The execution flow looks like this:
- fetch the content of the theblog.adobe.com homepage
- compute the list of links on the page
- for each link, check if it present in a list of already processed urls stored in a OneDrive XLSX file (
/importer/urls.xlsx
) - if not present, invoke helix-theblog-importer action
It happens sometimes that the post entries published on theblog.adobe.com are corrupted and get fixed later. The scanner may have already detected and triggered the import of the corrupted version. To re-trigger the import, simply remove the entry from the /importer/urls.xlsx
file (delete row): if the blog entry is still visible on the homepage, it will be re-imported.
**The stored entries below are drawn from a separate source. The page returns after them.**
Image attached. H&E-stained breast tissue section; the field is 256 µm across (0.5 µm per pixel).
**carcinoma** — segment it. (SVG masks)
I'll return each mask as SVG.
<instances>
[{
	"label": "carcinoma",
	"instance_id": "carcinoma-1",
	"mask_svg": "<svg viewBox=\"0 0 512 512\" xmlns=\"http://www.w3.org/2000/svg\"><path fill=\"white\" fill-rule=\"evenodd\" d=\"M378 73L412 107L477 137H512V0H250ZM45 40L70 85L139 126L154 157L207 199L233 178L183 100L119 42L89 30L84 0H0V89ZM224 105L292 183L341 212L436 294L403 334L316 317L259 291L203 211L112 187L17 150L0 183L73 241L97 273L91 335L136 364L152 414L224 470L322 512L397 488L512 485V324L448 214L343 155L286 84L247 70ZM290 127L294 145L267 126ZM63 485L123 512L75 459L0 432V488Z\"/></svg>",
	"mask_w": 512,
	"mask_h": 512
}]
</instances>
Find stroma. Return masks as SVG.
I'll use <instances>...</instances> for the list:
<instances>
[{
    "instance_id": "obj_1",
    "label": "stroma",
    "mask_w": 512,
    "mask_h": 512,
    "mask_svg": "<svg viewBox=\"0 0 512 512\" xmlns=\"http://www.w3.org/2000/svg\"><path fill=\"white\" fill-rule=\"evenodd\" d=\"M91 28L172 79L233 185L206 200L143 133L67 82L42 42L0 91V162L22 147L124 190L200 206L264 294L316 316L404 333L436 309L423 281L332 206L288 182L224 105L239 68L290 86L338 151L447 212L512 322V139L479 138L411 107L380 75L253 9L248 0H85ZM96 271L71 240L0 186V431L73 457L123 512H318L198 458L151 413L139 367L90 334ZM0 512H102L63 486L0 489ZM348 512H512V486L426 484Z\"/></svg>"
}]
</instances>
If not, then you need to manual trigger the import: change the URL and run the test https://github.com/adobe/helix-theblog-importer/blob/master/test/index.test.js#L24.
Deploy the action:
npm run deploy
Create a five mins triggers:
wsk trigger create five-mins-trigger --feed /whisk.system/alarms/alarm --param cron "*/5 * * * *"
Link the trigger to a rule:
wsk rule update five-mins-scan five-mins-trigger helix-theblog/helix-theblog-scanner@latest
Connection to OneDrive:
AZURE_ONEDRIVE_CLIENT_ID
AZURE_ONEDRIVE_CLIENT_SECRET
AZURE_ONEDRIVE_REFRESH_TOKEN
OneDrive shared folder that contains the /importer/urls.xlsx
file:
AZURE_ONEDRIVE_ADMIN_LINK
Openwhish credentials to invoke the helix-theblog-importer action:
OPENWHISK_API_KEY
OPENWHISK_API_HOST
Coralogix credentials to log:
CORALOGIX_API_KEY
CORALOGIX_LOG_LEVEL
Deploying Helix Service requires the wsk
command line client, authenticated to a namespace of your choice. For Project Helix, we use the helix
namespace.
All commits to master that pass the testing will be deployed automatically. All commits to branches that will pass the testing will get commited as /helix-theblog/helix-theblog-scanner@ci<num>
and tagged with the CI build number.